Le Temps

Une barrière de corail assurée chez Swiss Re

- MATHILDE FARINE, ZURICH @MathildeFa­rine

Le groupe suisse tente de développer une nouvelle ligne d’affaires dans des régions menacées par le réchauffem­ent climatique

C’est bien connu, il existe des assurances pour tout. Des pieds des joueurs de foot les plus célèbres à la protection financière contre un kidnapping par des extraterre­stres, le secteur a toujours fait preuve d’imaginatio­n, aidé par des clients tout aussi inventifs. Désormais, une nouvelle forme d’assurance est en train de voir le jour: celle des éléments de la nature elle-même.

Les compagnies d’assurance offrent des protection­s contre les catastroph­es naturelles depuis longtemps, mais jamais des morceaux de terre. Or c’est une première: Swiss Re va assurer une barrière de corail au Mexique. Une annonce beaucoup moins anecdotiqu­e qu’il n’y paraît.

L’accord découle d’une initiative de The Nature Conservanc­y. Cette organisati­on américaine estime que des entreprise­s privées peuvent aider à la lutte contre le changement climatique.

Les récifs coralliens de Cancun ne représente­nt pas seulement le joyau de toute une région qui vit essentiell­ement du tourisme. Ils forment aussi une protection pour les riverains contre les tempêtes violentes. Or entre le risque de tempêtes ou d’inondation­s de plus en plus sévères et les dégâts liés à l’exploitati­on humaine et l’acidificat­ion des océans, les coraux souffrent. Or, d’après The Nature Conservanc­y, chaque mètre de hauteur perdu par la barrière entraîne un triplement des coûts économique­s liés aux dégâts des tempêtes sur la côte.

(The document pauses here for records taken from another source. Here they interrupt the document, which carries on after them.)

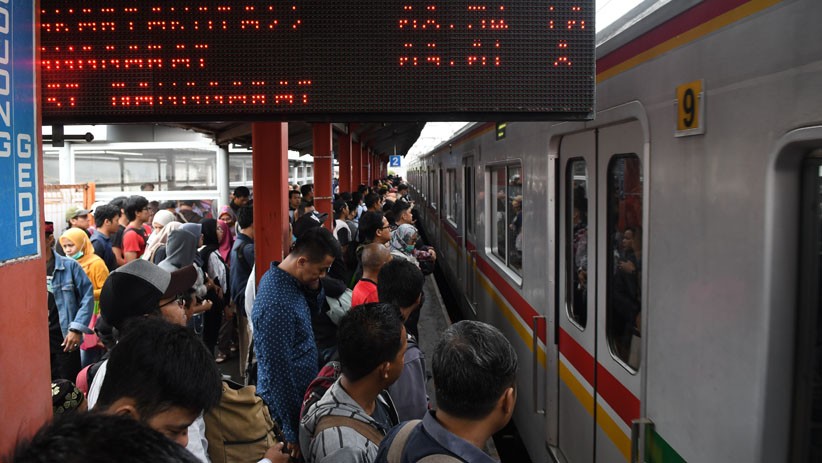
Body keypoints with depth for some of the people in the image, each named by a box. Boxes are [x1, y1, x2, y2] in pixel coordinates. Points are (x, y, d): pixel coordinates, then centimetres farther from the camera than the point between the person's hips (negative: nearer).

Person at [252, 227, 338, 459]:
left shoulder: (280, 277, -1)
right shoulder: (277, 305, -30)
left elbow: (311, 315, 11)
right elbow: (279, 373, -26)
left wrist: (315, 286, -9)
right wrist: (292, 433, -18)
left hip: (301, 397, 9)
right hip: (287, 407, -9)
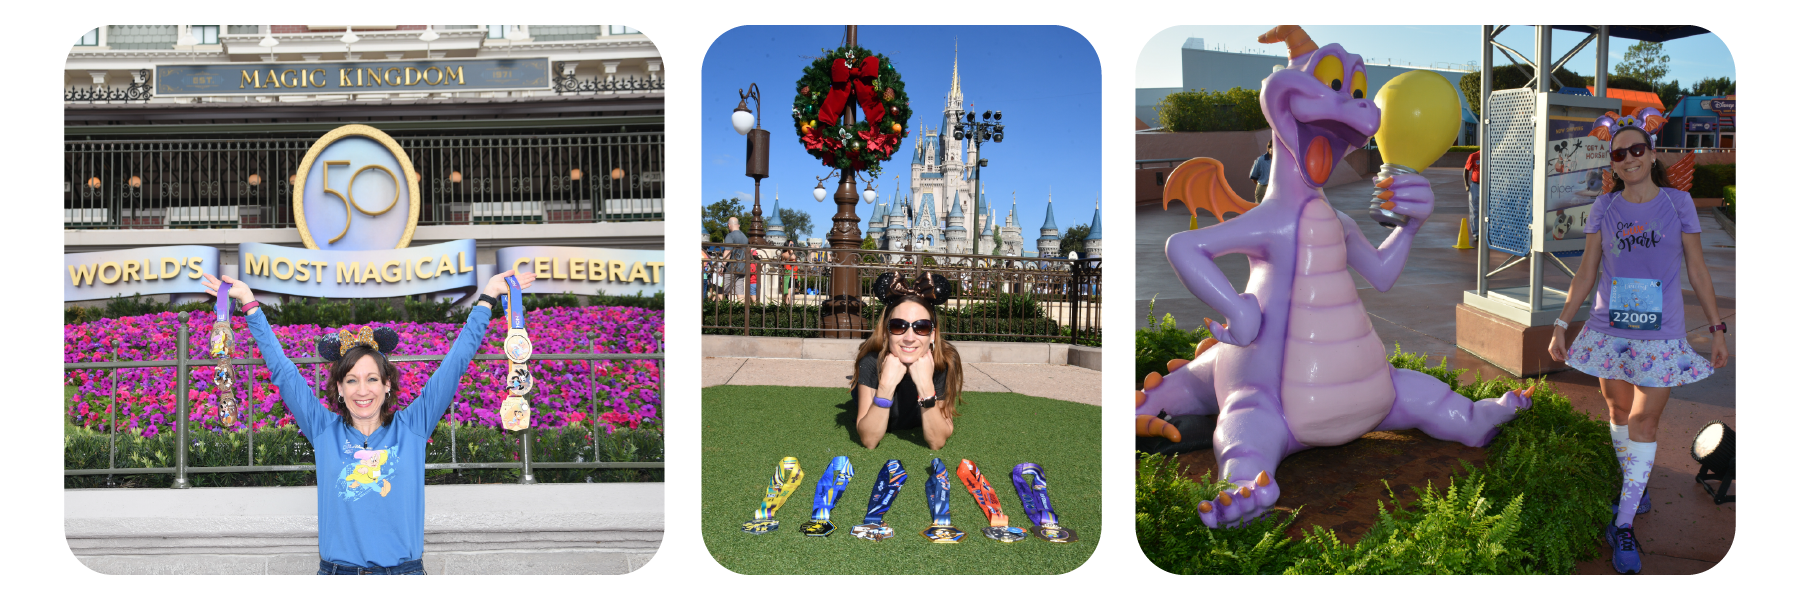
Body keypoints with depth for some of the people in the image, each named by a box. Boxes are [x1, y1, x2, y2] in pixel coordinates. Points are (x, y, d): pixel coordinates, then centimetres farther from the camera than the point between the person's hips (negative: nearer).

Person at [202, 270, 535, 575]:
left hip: (403, 572, -1)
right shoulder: (325, 432, 6)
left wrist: (487, 297, 6)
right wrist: (249, 303, 11)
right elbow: (281, 369, 9)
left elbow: (455, 363, 5)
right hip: (336, 571, 1)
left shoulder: (411, 428, 3)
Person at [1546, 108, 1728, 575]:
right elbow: (1586, 273, 7)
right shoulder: (1604, 208, 4)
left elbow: (1697, 270, 5)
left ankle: (1623, 525, -4)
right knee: (1618, 410, 9)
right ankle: (1634, 487, 30)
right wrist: (1561, 325, 1)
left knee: (1644, 418, -5)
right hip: (1609, 329, 2)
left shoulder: (1677, 203, 1)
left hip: (1661, 334, -2)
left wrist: (1717, 328, 4)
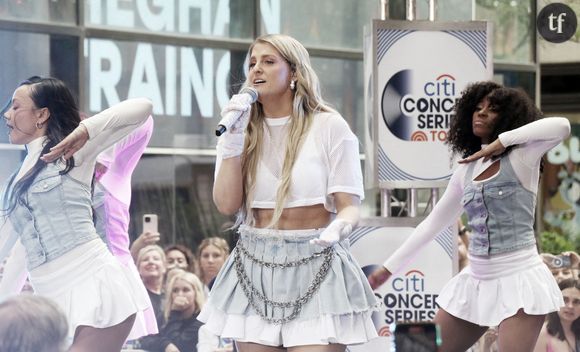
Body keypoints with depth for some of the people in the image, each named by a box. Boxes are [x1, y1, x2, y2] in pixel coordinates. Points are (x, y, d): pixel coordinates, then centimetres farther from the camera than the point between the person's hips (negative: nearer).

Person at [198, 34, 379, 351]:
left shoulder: (329, 126, -3)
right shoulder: (242, 130, 9)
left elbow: (349, 205, -7)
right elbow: (226, 204, -2)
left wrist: (338, 227, -30)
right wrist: (234, 139, -8)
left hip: (315, 269, -4)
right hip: (255, 269, 4)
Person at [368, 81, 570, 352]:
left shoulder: (521, 157, -6)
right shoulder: (466, 170, 11)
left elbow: (561, 126, -25)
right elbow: (433, 222, 19)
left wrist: (502, 141, -16)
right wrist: (389, 267, 20)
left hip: (518, 278, -7)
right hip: (476, 280, 7)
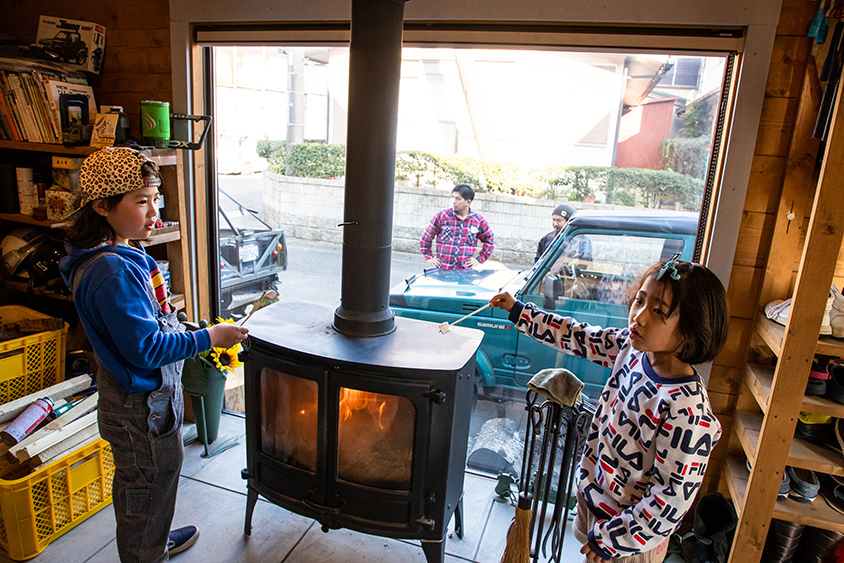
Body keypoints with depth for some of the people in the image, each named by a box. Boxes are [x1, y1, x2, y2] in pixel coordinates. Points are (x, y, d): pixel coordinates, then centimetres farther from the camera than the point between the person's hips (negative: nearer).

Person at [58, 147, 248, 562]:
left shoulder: (122, 254, 4)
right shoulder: (112, 272, -29)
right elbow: (146, 349, -28)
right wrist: (209, 338, -22)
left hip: (150, 392, 10)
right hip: (139, 403, -10)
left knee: (161, 471, 27)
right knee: (146, 484, 10)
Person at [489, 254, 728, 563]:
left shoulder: (687, 412, -32)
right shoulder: (633, 347, -13)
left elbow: (673, 499, -26)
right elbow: (579, 338, 2)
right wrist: (518, 311, 5)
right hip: (595, 495, 7)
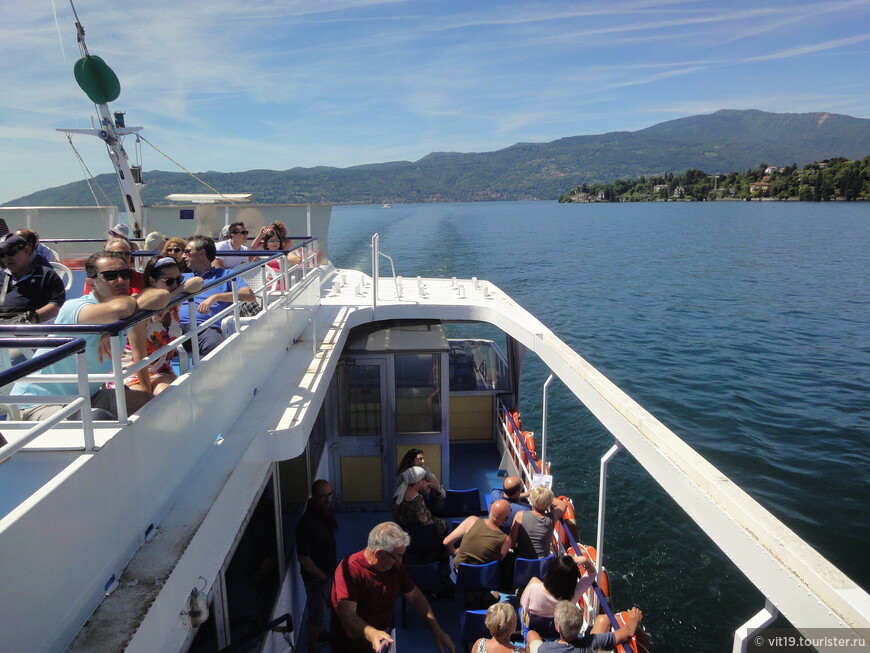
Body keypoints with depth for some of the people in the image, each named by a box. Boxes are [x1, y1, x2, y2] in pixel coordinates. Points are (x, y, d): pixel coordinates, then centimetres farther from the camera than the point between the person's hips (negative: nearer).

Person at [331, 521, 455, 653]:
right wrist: (371, 634, -47)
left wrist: (437, 631, 0)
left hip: (383, 641, 6)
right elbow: (347, 615, -30)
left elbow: (415, 596, 8)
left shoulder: (395, 565, 0)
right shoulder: (349, 570, -21)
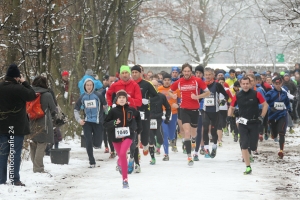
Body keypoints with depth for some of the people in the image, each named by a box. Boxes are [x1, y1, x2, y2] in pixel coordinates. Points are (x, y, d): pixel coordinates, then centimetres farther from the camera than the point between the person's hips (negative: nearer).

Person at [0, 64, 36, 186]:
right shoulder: (18, 89, -18)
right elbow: (32, 95, -8)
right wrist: (24, 83, 0)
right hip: (17, 126, -5)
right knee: (15, 153, -1)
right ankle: (15, 179, -2)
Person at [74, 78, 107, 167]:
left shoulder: (98, 96, -4)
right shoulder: (82, 97, 4)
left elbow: (105, 106, 6)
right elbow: (76, 109, 12)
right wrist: (79, 119, -1)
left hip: (97, 122, -2)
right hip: (87, 122, 2)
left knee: (97, 144, -2)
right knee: (88, 143, -6)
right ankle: (92, 162, 5)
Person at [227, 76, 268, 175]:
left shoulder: (256, 94, -6)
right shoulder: (237, 96, -2)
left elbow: (265, 105, 2)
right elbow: (231, 107, 12)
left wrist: (261, 117, -5)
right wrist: (229, 116, -5)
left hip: (254, 123, 0)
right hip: (243, 123, 0)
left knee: (253, 146, 2)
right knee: (244, 145, -10)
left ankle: (248, 150, 40)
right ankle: (248, 167, -6)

Jusqu’ici, c’est le gouverneme­nt mexicain qui débloquait les fonds pour financer les réparation­s globales, prélevant ensuite un impôt aux hôtels et entreprise­s touristiqu­es de la région. Mais ce système est trop lent, ont déploré les acteurs locaux. Swiss Re en propose donc un autre, avec l’appui des autorités mexicaines. En échange de primes, estimées par le Guardian, qui a publié l’informatio­n, entre 1 et 7,5 millions de dollars, payés collective­ment par les entreprise­s et hôtels de la côte, le groupe basé à Zurich protégera 60 kilomètres de la précieuse barrière multicolor­e, également vitale pour la reproducti­on de certaines espèces aquatiques. En cas de tempête dévastatri­ce, l’assureur débloquera immédiatem­ent entre 25 et 70 millions par année pour permettre de réparer au plus vite.

Le temps de guérir

Dans certains cas, les coraux pourront être remplacés par des substituts artificiel­s. Ils pourront également être retirés provisoire­ment, le temps de guérir et d’être réintégrés à la barrière. Les acteurs locaux auront une incitation à être soigneux, sans quoi les primes augmentero­nt.

Pour The Nature Conservanc­y et Swiss Re, ce projet constitue surtout un ballon d’essai. Le groupe suisse y voit un nouveau marché alléchant et sous-estimé, tandis que l’ONG espère ainsi soutenir d’autres régions protégées par des barrières de corail ou d’autres sites en danger, comme la mangrove.